In der Ukraine sind mindestens 19 Menschen bei der Explosion eines Wohnhauses umgekommen. 21 Bewohner wurden aus dem fünfstöckigen Gebäude in Jewpatoria auf der Halbinsel Krim gerettet, 24 Menschen wurden noch vermisst, teilte das Zivilschutzministerium am Donnerstag mit.

HB JEWPATORIA. Die Ursache der Explosion war zunächst unbekannt. Es könnte sich aber um eine Gasexplosion handeln, da möglicherweise Behälter mit Sauerstoff oder dem Schweißgas Azetylen in dem Gebäude gelagert worden seien, sagte ein Ministeriumssprecher.

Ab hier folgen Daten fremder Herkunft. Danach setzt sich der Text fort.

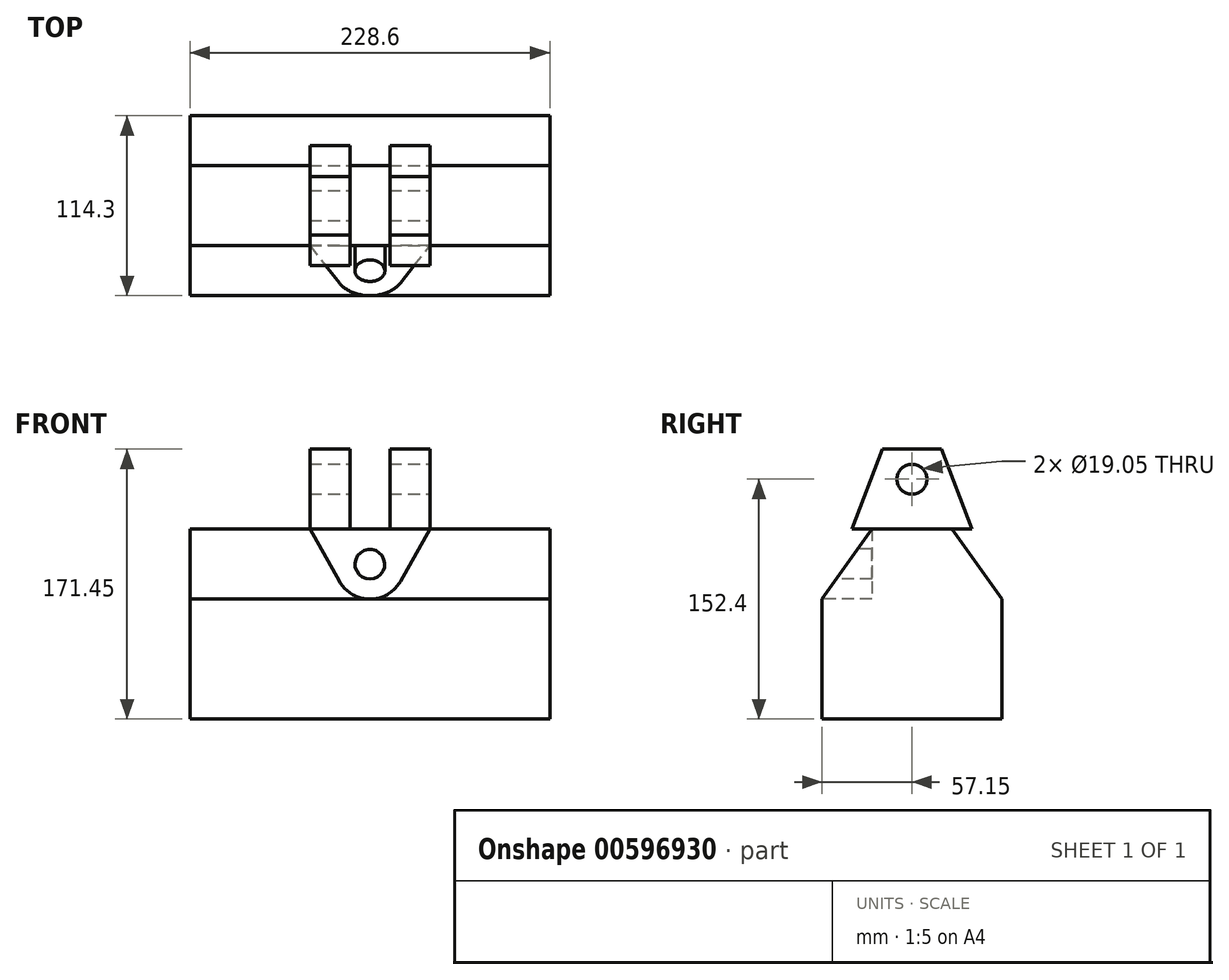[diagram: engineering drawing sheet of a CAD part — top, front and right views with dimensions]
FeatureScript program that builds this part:
annotation { "Feature Type Name" : "Feature", "Feature Type Description" : "" }
export const myFeature = defineFeature(function(context is Context, id is Id, definition is map)
    precondition{}
    {
        {
            var Q0;
            Q0=qCreatedBy(makeId("Top.planeOp"),FACE);
            var sketch = newSketch(context, id + "F0", { "sketchPlane" : qUnion([Q0])});
            skLineSegment(sketch, "E0.bottom", {"start": v(0, 0) * mm, "end": v(-228.6, 0) * mm});
            skLineSegment(sketch, "E0.top", {"start": v(0, 114.3) * mm, "end": v(-228.6, 114.3) * mm});
            skLineSegment(sketch, "E0.left", {"start": v(0, 0) * mm, "end": v(0, 114.3) * mm});
            skLineSegment(sketch, "E0.right", {"start": v(-228.6, 0) * mm, "end": v(-228.6, 114.3) * mm});
            skSolve(sketch);
        }
        {
            var Q0;
            Q0 = qSketchRegion(id + "F0", true);
            extrude(context, id + "F1", {"entities" : qUnion([Q0]), "depth" : 120.65 * mm, "offsetDistance" : 25.4 * mm});
        }
        {
            var Q0;
            Q0=makeQuery(id+"F1.opExtrude","CAP_EDGE",EDGE,{"disambiguationData":[OSD([sQuery(id+"F0.wireOp",EDGE,"E0.top")])],"isStart":false});
            cPoint(context, id + "F2", {"entities" : qUnion([Q0]), "parameter" : 0.5});
        }
        {
            var Q0;
            Q0=makeQuery(id+"F1.opExtrude","CAP_EDGE",EDGE,{"disambiguationData":[OSD([sQuery(id+"F0.wireOp",EDGE,"E0.bottom")])],"isStart":false});
            cPoint(context, id + "F3", {"entities" : qUnion([Q0]), "parameter" : 0.5});
        }
        {
            var Q0;
            Q0=makeQuery(id+"F1.opExtrude","CAP_EDGE",EDGE,{"disambiguationData":[OSD([sQuery(id+"F0.wireOp",EDGE,"E0.bottom")])],"isStart":true});
            cPoint(context, id + "F4", {"entities" : qUnion([Q0]), "parameter" : 0.5});
        }
        {
            var Q0;
            Q0 = qCreatedBy(id + "F2" ,VERTEX);
            var Q1;
            Q1 = qCreatedBy(id + "F3" ,VERTEX);
            var Q2;
            Q2 = qCreatedBy(id + "F4" ,VERTEX);
            cPlane(context, id + "F5", {"entities" : qUnion([Q0, Q1, Q2]), "cplaneType" : CPlaneType.THREE_POINT, "offset" : 25.4 * mm, "width" : 152.4 * mm, "height" : 152.4 * mm});
        }
        {
            var Q0;
            Q0=qCreatedBy(id+"F5.planeOp",FACE);
            var sketch = newSketch(context, id + "F6", { "sketchPlane" : qUnion([Q0])});
            skLineSegment(sketch, "E1", {"start": v(-95.25, 120.65) * mm, "end": v(-19.05, 120.65) * mm});
            skLineSegment(sketch, "E2", {"start": v(-19.05, 120.65) * mm, "end": v(-38.55, 171.45) * mm});
            skLineSegment(sketch, "E3", {"start": v(-38.55, 171.45) * mm, "end": v(-75.75, 171.45) * mm});
            skLineSegment(sketch, "E4", {"start": v(-75.75, 171.45) * mm, "end": v(-95.25, 120.65) * mm});
            skCircle(sketch, "E5", {"center": v(-57.15, 152.4) * mm, "radius": 9.53 * mm});
            skPoint(sketch, "E6", {"position": v(-57.15, 120.65) * mm});
            skSolve(sketch);
        }
        {
            var Q0;
            Q0 = qSketchRegion(id + "F6", true);
            extrude(context, id + "F7", {"entities" : qUnion([Q0]), "operationType" : NewBodyOperationType.ADD, "endBound" : BoundingType.SYMMETRIC, "depth" : 76.2 * mm, "offsetDistance" : 25.4 * mm});
        }
        {
            var Q0;
            Q0 = qSketchRegion(id + "F6", true);
            extrude(context, id + "F8", {"entities" : qUnion([Q0]), "operationType" : NewBodyOperationType.REMOVE, "endBound" : BoundingType.SYMMETRIC, "oppositeDirection" : true, "depth" : 25.4 * mm, "offsetDistance" : 25.4 * mm});
        }
        {
            var Q0;
            Q0=makeQuery(id+"F1.opExtrude","SWEPT_FACE",FACE,{"disambiguationData":[OSD([sQuery(id+"F0.wireOp",EDGE,"E0.left")])]});
            var sketch = newSketch(context, id + "F9", { "sketchPlane" : qUnion([Q0])});
            skLineSegment(sketch, "E7", {"start": v(0, 120.65) * mm, "end": v(0, 76.2) * mm});
            skLineSegment(sketch, "E8", {"start": v(0, 76.2) * mm, "end": v(31.75, 120.65) * mm});
            skLineSegment(sketch, "E9", {"start": v(31.75, 120.65) * mm, "end": v(0, 120.65) * mm});
            skLineSegment(sketch, "E10", {"start": v(82.55, 120.65) * mm, "end": v(114.3, 120.65) * mm});
            skLineSegment(sketch, "E11", {"start": v(114.3, 120.65) * mm, "end": v(114.3, 76.2) * mm});
            skLineSegment(sketch, "E12", {"start": v(114.3, 76.2) * mm, "end": v(82.55, 120.65) * mm});
            skSolve(sketch);
        }
        {
            var Q0;
            Q0 = qSketchRegion(id + "F9", true);
            extrude(context, id + "F10", {"entities" : qUnion([Q0]), "operationType" : NewBodyOperationType.REMOVE, "endBound" : BoundingType.UP_TO_NEXT, "oppositeDirection" : true, "depth" : 25.4 * mm, "offsetDistance" : 25.4 * mm});
        }
        {
            var Q0;
            Q0=makeQuery(id+"F1.opExtrude","SWEPT_FACE",FACE,{"disambiguationData":[OSD([sQuery(id+"F0.wireOp",EDGE,"E0.bottom")])]});
            var sketch = newSketch(context, id + "F11", { "sketchPlane" : qUnion([Q0])});
            skCircle(sketch, "E13", {"center": v(-114.3, 98.43) * mm, "radius": 9.53 * mm});
            skLineSegment(sketch, "E14", {"start": v(-114.3, 76.2) * mm, "end": v(-114.3, 120.65) * mm, "construction": true});
            skArc(sketch, "E15", {"start": v(-133.65, 87.49) * mm, "mid": v(-114.3, 76.2) * mm, "end": v(-94.95, 87.49) * mm});
            skLineSegment(sketch, "E16", {"start": v(-133.65, 87.49) * mm, "end": v(-152.4, 120.65) * mm});
            skLineSegment(sketch, "E17", {"start": v(-152.4, 120.65) * mm, "end": v(-76.2, 120.65) * mm});
            skLineSegment(sketch, "E18", {"start": v(-76.2, 120.65) * mm, "end": v(-94.95, 87.49) * mm});
            skSolve(sketch);
        }
        {
            var Q0;
            Q0 = qSketchRegion(id + "F11", true);
            extrude(context, id + "F12", {"entities" : qUnion([Q0]), "operationType" : NewBodyOperationType.REMOVE, "oppositeDirection" : true, "depth" : 31.75 * mm, "offsetDistance" : 25.4 * mm});
        }
        {
            var Q0;
            Q0=makeQuery(id+"F1.opExtrude","CAP_EDGE",EDGE,{"disambiguationData":[OSD([sQuery(id+"F0.wireOp",EDGE,"E0.left")])],"isStart":false});
            cPoint(context, id + "F13", {"entities" : qUnion([Q0]), "parameter" : 0.5});
        }
        {
            var Q0;
            Q0=makeQuery(id+"F1.opExtrude","CAP_EDGE",EDGE,{"disambiguationData":[OSD([sQuery(id+"F0.wireOp",EDGE,"E0.left")])],"isStart":true});
            cPoint(context, id + "F14", {"entities" : qUnion([Q0]), "parameter" : 0.5});
        }
        {
            var Q0;
            Q0=makeQuery(id+"F1.opExtrude","CAP_EDGE",EDGE,{"disambiguationData":[OSD([sQuery(id+"F0.wireOp",EDGE,"E0.right")])],"isStart":true});
            cPoint(context, id + "F15", {"entities" : qUnion([Q0]), "parameter" : 0.5});
        }
        {
            var Q0;
            Q0 = qCreatedBy(id + "F13" ,VERTEX);
            var Q1;
            Q1 = qCreatedBy(id + "F14" ,VERTEX);
            var Q2;
            Q2 = qCreatedBy(id + "F15" ,VERTEX);
            cPlane(context, id + "F16", {"entities" : qUnion([Q0, Q1, Q2]), "cplaneType" : CPlaneType.THREE_POINT, "offset" : 25.4 * mm, "width" : 152.4 * mm, "height" : 152.4 * mm});
        }
    });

Einige Etagen des Gebäudes waren eingestürzt, in der Fassade klaffte ein großes Loch. Bei Temperaturen nahe dem Gefrierpunkt suchten rund 700 Helfer mit schwerem Räumgerät in den Trümmern nach Überlebenden. Von Zeit zu Zeit verharrten sie still, um Handyklingeln in den Trümmern zu orten. Ministerpräsidentin Julia Timoschenko und Präsident Viktor Juschtschenko machten sich vor Ort ein Bild von der Lage. Juschtschenko rief für Freitag eine eintägige Staatstrauer aus. Timoschenko versprach den Familien der Opfer rasche Hilfe. Bis zum orthodoxen Weihnachtsfest am 7. Januar sollten alle Betroffenen in neuen Wohnungen untergebracht sein. In ehemaligen Sowjetrepubliken wie der Ukraine kommt es im Winter immer wieder zu Gasexplosionen, weil die Bewohner in den oftmals heruntergekommen Häusern mit zusätzlichen Gasbehältern heizen.